Pero hay un detalle que rompe la placidez de nuestras divagaciones y que hace
que este cuadro sea, en mi opinión, de una gran fuerza expresiva. A uno de los
círculos de cristal le falta la parte superior. A través de ese pequeño espacio
vacío nos llega la imagen nítida y sin obstáculos. Y lo que vemos es el ojo
derecho del personaje, que se clava en nosotros de forma directa, con una
expresión indescifrable. Yo no sé lo que quiere de mí este niño de Joseph
Plepp. ¿Mi solidaridad, mi compasión, tal vez una ayuda imposible, como los
chicos de la fotografía de Lewis Hine…? Tampoco sé dónde estamos situados él y
yo. Por la situación del tirador y las bisagras, parece obvio que el marco se
abre en mi dirección.

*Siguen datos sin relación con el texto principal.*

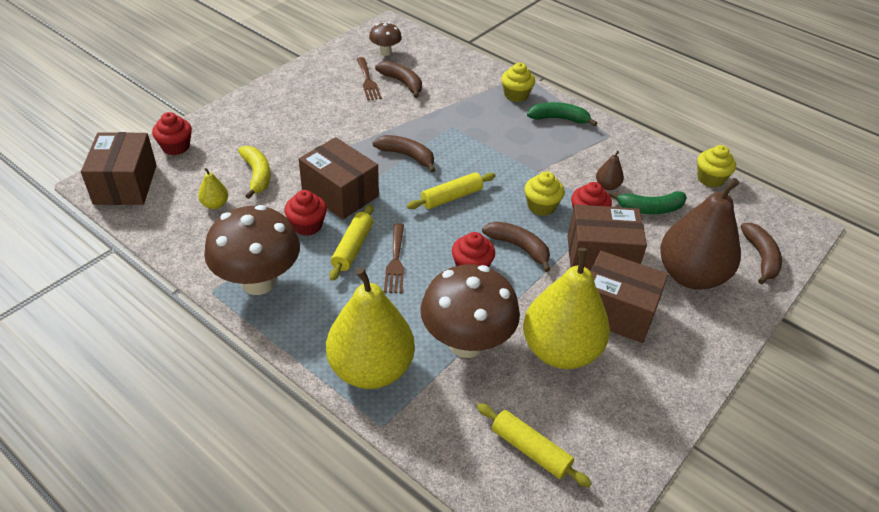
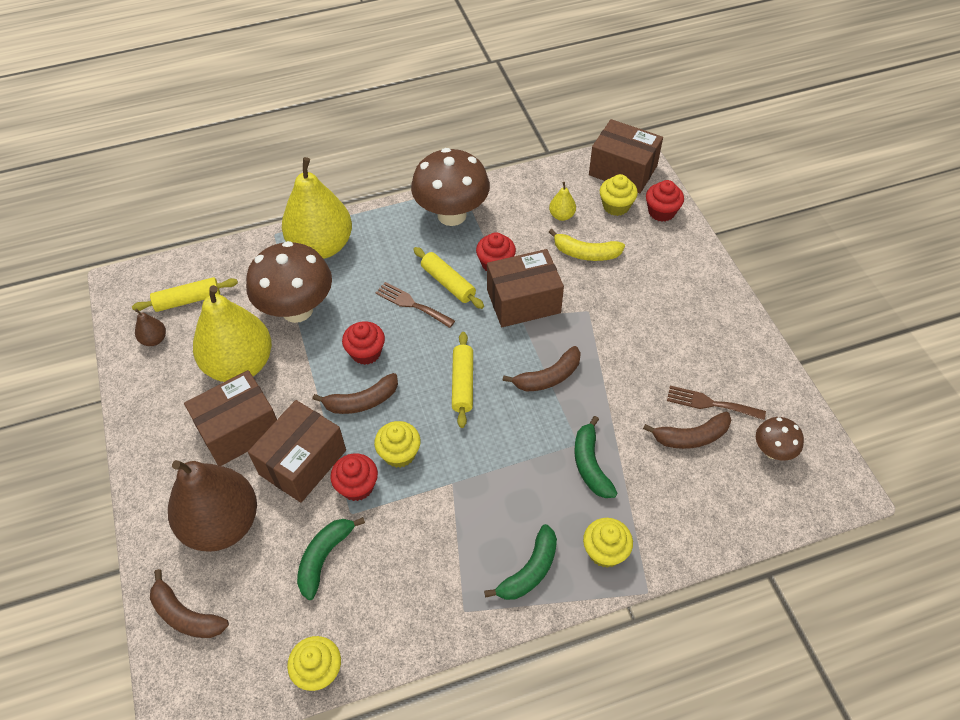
camera: 125 degrees right, 10 degrees up
(182, 175) = (616, 206): none -> yellow cupcake
(462, 116) = (590, 465): none -> green banana
(607, 186) = (385, 539): brown pear -> brown pear (154, 339)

El descubrimiento me desconcierta. ¿Seré yo la encerrada
en un interior y él quien me observa desde fuera? Absorbida ya del todo por la
vorágine del cuadro, tengo la impresión de que puedo tender la mano y abrir esa
ventana que ya no me parece ficticia. Tal vez entonces, al encontrarme cara a
cara con él, el niño me desvele el secreto que lleva cuatro siglos guardando.